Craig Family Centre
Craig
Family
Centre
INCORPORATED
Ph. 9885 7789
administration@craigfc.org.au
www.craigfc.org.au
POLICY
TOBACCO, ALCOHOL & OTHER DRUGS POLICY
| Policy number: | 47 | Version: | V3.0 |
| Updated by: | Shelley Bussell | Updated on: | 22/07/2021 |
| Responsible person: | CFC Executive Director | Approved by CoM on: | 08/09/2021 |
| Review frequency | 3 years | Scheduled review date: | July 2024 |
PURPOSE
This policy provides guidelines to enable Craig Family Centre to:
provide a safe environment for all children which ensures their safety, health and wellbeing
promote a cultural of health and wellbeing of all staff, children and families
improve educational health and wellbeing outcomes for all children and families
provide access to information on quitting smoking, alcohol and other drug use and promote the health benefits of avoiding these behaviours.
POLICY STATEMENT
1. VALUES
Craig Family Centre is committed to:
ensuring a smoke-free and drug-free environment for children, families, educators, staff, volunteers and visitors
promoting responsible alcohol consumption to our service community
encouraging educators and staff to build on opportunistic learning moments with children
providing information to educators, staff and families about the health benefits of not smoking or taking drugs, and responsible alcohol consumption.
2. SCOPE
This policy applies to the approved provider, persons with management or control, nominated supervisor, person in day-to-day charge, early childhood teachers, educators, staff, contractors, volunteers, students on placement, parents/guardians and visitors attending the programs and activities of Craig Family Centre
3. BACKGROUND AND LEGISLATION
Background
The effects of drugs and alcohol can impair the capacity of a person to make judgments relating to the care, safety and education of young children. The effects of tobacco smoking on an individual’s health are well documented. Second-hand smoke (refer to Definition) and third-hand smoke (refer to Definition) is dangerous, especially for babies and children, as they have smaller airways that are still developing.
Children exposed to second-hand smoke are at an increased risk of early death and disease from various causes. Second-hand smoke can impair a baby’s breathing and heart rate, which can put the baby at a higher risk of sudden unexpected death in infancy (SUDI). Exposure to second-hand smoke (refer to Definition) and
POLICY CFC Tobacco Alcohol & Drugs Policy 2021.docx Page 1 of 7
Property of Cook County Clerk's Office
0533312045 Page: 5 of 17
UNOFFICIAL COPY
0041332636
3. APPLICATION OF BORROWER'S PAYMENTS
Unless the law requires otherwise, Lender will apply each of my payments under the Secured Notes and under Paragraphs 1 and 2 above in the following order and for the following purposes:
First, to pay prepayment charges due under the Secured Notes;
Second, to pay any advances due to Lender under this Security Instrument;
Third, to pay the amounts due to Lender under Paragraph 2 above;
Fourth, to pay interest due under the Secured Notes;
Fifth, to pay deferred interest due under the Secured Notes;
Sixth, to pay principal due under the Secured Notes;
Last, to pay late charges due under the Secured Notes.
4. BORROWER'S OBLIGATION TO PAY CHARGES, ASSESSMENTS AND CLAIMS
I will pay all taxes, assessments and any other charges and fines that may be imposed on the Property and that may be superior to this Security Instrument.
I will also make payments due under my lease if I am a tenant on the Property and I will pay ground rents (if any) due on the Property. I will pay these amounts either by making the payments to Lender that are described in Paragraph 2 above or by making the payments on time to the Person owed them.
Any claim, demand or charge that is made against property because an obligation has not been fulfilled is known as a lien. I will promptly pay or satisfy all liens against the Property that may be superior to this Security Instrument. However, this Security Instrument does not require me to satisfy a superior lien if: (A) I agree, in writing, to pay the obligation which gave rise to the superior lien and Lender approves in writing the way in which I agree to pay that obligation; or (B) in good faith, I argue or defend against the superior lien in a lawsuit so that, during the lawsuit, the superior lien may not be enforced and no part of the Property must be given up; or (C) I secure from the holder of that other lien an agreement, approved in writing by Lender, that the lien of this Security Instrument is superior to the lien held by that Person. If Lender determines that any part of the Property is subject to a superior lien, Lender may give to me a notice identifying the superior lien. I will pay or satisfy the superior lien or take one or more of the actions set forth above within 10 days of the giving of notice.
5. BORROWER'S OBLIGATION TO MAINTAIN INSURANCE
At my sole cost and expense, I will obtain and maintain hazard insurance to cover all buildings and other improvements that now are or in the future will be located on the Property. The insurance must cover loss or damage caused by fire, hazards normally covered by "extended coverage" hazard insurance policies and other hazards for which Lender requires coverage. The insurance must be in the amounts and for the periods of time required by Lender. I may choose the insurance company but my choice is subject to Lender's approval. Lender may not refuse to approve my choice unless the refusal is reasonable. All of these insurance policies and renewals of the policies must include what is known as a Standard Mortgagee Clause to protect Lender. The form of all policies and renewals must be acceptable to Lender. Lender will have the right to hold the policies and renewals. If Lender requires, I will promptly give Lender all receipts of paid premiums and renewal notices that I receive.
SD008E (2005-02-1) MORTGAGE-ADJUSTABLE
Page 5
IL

------------------------------------

* _Instructions for the task_
Of all the entries above, output exactly the lines between the one holding "First, to pay" and the one holding "I will also", inclusive.

* _Response to this task_
First, to pay prepayment charges due under the Secured Notes;
Second, to pay any advances due to Lender under this Security Instrument;
Third, to pay the amounts due to Lender under Paragraph 2 above;
Fourth, to pay interest due under the Secured Notes;
Fifth, to pay deferred interest due under the Secured Notes;
Sixth, to pay principal due under the Secured Notes;
Last, to pay late charges due under the Secured Notes.
4. BORROWER'S OBLIGATION TO PAY CHARGES, ASSESSMENTS AND CLAIMS
I will pay all taxes, assessments and any other charges and fines that may be imposed on the Property and that may be superior to this Security Instrument.
I will also make payments due under my lease if I am a tenant on the Property and I will pay ground rents (if any) due on the Property. I will pay these amounts either by making the payments to Lender that are described in Paragraph 2 above or by making the payments on time to the Person owed them.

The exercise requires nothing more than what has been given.